I have many female friends, and even sisters who are in these ridiculous relationships with men who don’t want the same thing from life that they do… but yet, they don’t leave because they have this delusion that they can change him.

As we all  know, I am the queen of stupid relationships, but I can honestly say that I have never been with a man who I thought I could change. Fix him maybe… be the one person who sticks by him through his tantrums perhaps… but I never wanted to change them.

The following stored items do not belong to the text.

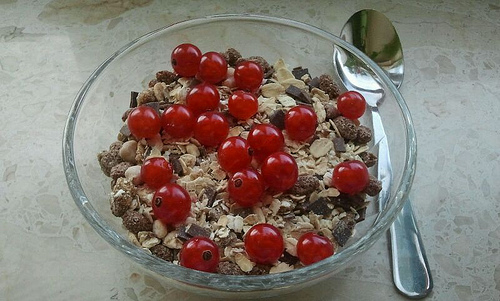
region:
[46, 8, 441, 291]
A bow filled with food.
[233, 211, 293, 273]
a cherry in a bowl.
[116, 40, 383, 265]
a group of cherries.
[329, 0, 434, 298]
a metal spoon on a table.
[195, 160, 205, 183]
a mixture of cereal.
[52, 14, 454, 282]
a bowl of cereal.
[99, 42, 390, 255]
cereal in a bowl.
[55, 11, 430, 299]
a bowl of cherries.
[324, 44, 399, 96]
light reflecting on a spoon.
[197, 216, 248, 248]
A section of cereal in a bowl.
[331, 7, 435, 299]
Silver spoon to the right of a clear bowl.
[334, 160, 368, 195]
Red cherry close to a silver spoon base.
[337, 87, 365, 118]
Small red cherry over the top of a spoon.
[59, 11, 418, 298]
A clear bowl full of granola and cherries.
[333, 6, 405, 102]
Silver round end of a spoon.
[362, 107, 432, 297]
Long silver handle of a spoon.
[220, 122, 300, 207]
Four cherries in the middle of a bowl close together.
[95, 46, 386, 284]
Granola, nuts and cherries all in the clear bowl.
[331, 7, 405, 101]
Oval end of a silver spoon.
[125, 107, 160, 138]
Red round cherry to the left side of the clear bowl.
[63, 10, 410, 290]
A glass bowl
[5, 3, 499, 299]
A granite surface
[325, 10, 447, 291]
A silver spoon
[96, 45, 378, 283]
some cereal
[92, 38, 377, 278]
oats in the bowl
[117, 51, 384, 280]
nuts in the bowl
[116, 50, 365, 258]
chocolate shavings in the bowl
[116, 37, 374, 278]
cherries in the bowl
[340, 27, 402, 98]
reflections in the spoon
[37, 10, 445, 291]
A healthy cereal with cherries in a glass bowl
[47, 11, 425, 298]
a person is about to eat this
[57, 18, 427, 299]
a bowl of cereal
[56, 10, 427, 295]
a clear bowl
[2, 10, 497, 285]
a gray table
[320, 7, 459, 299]
a silver spoon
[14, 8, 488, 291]
a scene inside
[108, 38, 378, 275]
some red cherries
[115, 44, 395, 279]
some chocolate chips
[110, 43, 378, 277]
some oatmeal flakes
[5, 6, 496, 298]
a photo that was taken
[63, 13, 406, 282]
CLEAR GLASS BOWL WITH CEREAL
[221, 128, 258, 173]
RED BERRIES ATOP CEREAL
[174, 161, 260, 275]
OAT AND GRAIN CEREAL IN BOWL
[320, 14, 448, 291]
SILVER SPOON NEXT TO BOWL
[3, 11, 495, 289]
WHITE COUNTER TOP UNDER BOWL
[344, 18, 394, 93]
REFLECTION IN SILVER SPOON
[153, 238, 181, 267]
BROWN RAISENS IN BOWL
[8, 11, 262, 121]
SHADOW OF OBJECT STONE COUNTER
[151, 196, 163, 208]
DARK STEM BASE ON RED BERRY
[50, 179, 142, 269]
EDGE OF CLEAR GLASS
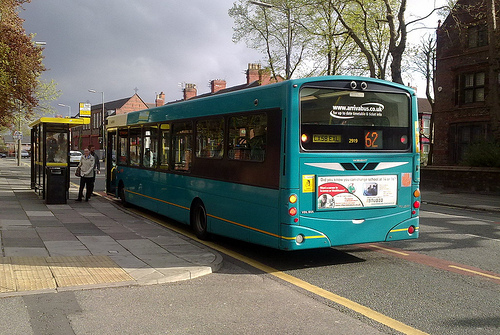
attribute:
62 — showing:
[363, 130, 379, 148]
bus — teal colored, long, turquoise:
[102, 76, 420, 251]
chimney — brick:
[245, 61, 261, 85]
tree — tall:
[378, 2, 450, 87]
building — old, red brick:
[430, 0, 500, 166]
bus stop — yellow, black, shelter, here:
[28, 116, 86, 204]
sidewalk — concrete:
[2, 159, 221, 297]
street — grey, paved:
[16, 156, 498, 334]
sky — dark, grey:
[7, 2, 452, 114]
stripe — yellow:
[72, 181, 422, 334]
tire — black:
[191, 198, 210, 239]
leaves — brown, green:
[1, 1, 47, 135]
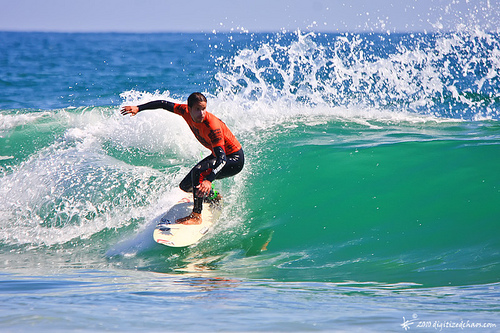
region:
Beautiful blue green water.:
[263, 134, 483, 229]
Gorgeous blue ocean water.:
[11, 35, 212, 85]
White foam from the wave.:
[222, 18, 481, 98]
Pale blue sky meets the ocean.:
[27, 7, 179, 42]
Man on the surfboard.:
[117, 65, 250, 295]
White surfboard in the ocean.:
[148, 189, 223, 255]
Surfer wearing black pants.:
[171, 145, 251, 219]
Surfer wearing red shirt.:
[165, 83, 240, 167]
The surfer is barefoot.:
[167, 190, 226, 231]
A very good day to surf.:
[62, 23, 369, 188]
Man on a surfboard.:
[106, 59, 291, 281]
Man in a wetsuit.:
[117, 60, 357, 289]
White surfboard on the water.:
[128, 173, 283, 297]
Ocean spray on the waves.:
[61, 94, 374, 319]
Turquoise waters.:
[164, 130, 444, 319]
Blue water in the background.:
[52, 30, 179, 133]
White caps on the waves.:
[85, 81, 257, 220]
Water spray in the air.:
[233, 38, 483, 130]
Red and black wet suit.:
[111, 78, 258, 239]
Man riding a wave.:
[77, 61, 320, 322]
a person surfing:
[122, 92, 240, 223]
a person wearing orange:
[121, 96, 247, 156]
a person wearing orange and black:
[117, 81, 244, 225]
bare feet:
[180, 210, 212, 225]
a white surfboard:
[159, 172, 231, 252]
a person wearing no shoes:
[120, 93, 253, 255]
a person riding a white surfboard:
[124, 95, 244, 244]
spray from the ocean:
[214, 30, 494, 117]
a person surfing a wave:
[33, 67, 443, 257]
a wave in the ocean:
[259, 67, 494, 282]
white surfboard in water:
[151, 163, 243, 247]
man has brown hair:
[119, 93, 244, 228]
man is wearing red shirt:
[120, 91, 244, 223]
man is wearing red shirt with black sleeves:
[122, 95, 244, 223]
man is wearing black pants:
[120, 91, 245, 223]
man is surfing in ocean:
[119, 89, 251, 246]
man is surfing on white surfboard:
[118, 93, 250, 247]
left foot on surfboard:
[172, 211, 200, 225]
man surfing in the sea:
[122, 91, 253, 246]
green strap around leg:
[205, 188, 217, 200]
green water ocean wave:
[397, 156, 486, 280]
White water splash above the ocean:
[261, 46, 340, 105]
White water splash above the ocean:
[435, 11, 498, 131]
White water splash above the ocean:
[45, 126, 152, 249]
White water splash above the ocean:
[95, 94, 191, 155]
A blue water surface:
[37, 36, 162, 89]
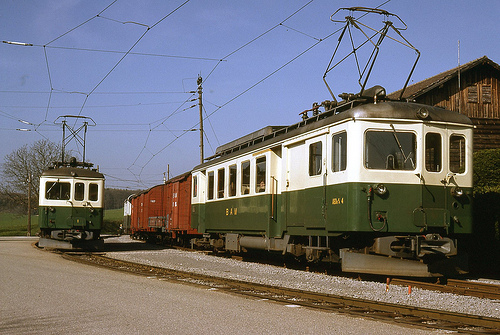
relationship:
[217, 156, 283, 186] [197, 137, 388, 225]
windows on cars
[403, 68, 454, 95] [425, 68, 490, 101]
roof of building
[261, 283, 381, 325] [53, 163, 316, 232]
tracks on train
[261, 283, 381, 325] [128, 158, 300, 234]
tracks for trolleys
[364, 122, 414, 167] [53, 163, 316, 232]
windshield on train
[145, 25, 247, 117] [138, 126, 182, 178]
sky has clouds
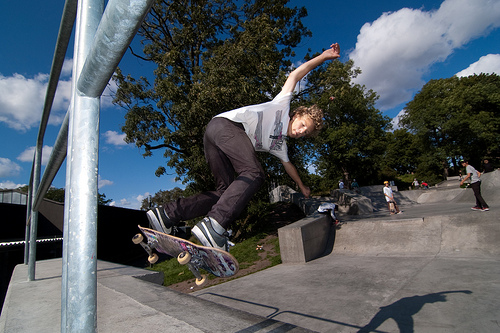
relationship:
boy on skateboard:
[145, 41, 339, 251] [134, 224, 238, 287]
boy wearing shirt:
[145, 41, 339, 251] [213, 94, 290, 162]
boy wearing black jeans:
[145, 41, 339, 251] [162, 117, 264, 227]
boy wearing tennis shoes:
[145, 41, 339, 251] [146, 204, 231, 255]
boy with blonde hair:
[145, 41, 339, 251] [293, 103, 323, 131]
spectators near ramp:
[338, 178, 360, 188] [335, 185, 400, 216]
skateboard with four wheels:
[134, 224, 238, 287] [133, 232, 205, 285]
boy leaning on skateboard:
[383, 180, 402, 213] [387, 200, 397, 215]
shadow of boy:
[358, 290, 471, 332] [145, 41, 339, 251]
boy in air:
[145, 41, 339, 251] [1, 1, 499, 332]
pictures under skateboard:
[180, 241, 234, 279] [134, 224, 238, 287]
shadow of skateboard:
[358, 290, 471, 332] [134, 224, 238, 287]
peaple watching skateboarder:
[337, 156, 488, 213] [145, 41, 339, 251]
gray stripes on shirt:
[255, 110, 282, 150] [213, 94, 290, 162]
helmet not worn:
[292, 101, 336, 144] [294, 102, 323, 134]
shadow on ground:
[358, 290, 471, 332] [0, 185, 496, 331]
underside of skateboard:
[137, 226, 234, 286] [134, 224, 238, 287]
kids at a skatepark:
[150, 42, 487, 241] [0, 190, 499, 330]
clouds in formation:
[337, 2, 499, 110] [338, 3, 498, 101]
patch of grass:
[151, 234, 260, 280] [145, 242, 260, 284]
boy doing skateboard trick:
[145, 41, 339, 251] [132, 42, 340, 288]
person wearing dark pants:
[459, 152, 489, 210] [469, 182, 486, 208]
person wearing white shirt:
[459, 152, 489, 210] [464, 166, 480, 183]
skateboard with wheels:
[134, 224, 238, 287] [133, 232, 205, 285]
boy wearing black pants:
[145, 41, 339, 251] [162, 117, 264, 227]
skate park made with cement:
[0, 190, 499, 330] [3, 171, 499, 333]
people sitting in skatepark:
[406, 178, 430, 190] [0, 190, 499, 330]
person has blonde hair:
[145, 41, 339, 251] [293, 103, 323, 131]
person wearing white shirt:
[145, 41, 339, 251] [213, 94, 290, 162]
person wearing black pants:
[459, 152, 489, 210] [469, 182, 486, 208]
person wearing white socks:
[145, 41, 339, 251] [209, 216, 227, 235]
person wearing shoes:
[145, 41, 339, 251] [146, 204, 231, 255]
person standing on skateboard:
[383, 180, 402, 213] [387, 200, 397, 215]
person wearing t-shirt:
[145, 41, 339, 251] [213, 94, 290, 162]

One of my sisters - and I am sure she will hate me telling all her business like this but oh well -has been a relationship with a guy for over five years now. She got pregnant about a year into the relationship and he was not happy at all. He stuck around, told her that was it, no more kids. He also told her several other things he did not want from the relationship. He’s a rare one, who laid it all out on the table so she would know what she was getting into. I told her a long time ago, his desires were not her desires so she needed to be careful. She insisted it was something they could “work on”. Fast forward five years, and they are now married. She wants another child and to move out of the city. Two things he has said no to for as long as I have known him. She is now blowing up my phone all upset because he won’t compromise and I am a bad sister for not taking her side.

Why in the world would you want to have ANOTHER child with someone who didn’t want one to begin with? And why should I encourage it when I know better?

Is there a shortage of men or something? And if so, is it that great that women must now settle for less than what they want?

I know a girl who is trying to get pregnant in hopes that her boyfriend will marry her. What the hell is that about? Why would you want to tie a man down who doesn’t want to be there to begin with?

When a man tells you he never wants to get married, never wants children and that’s ALL you want, why would you  continue in the relationship? Maybe it’s just me. I don’t get it.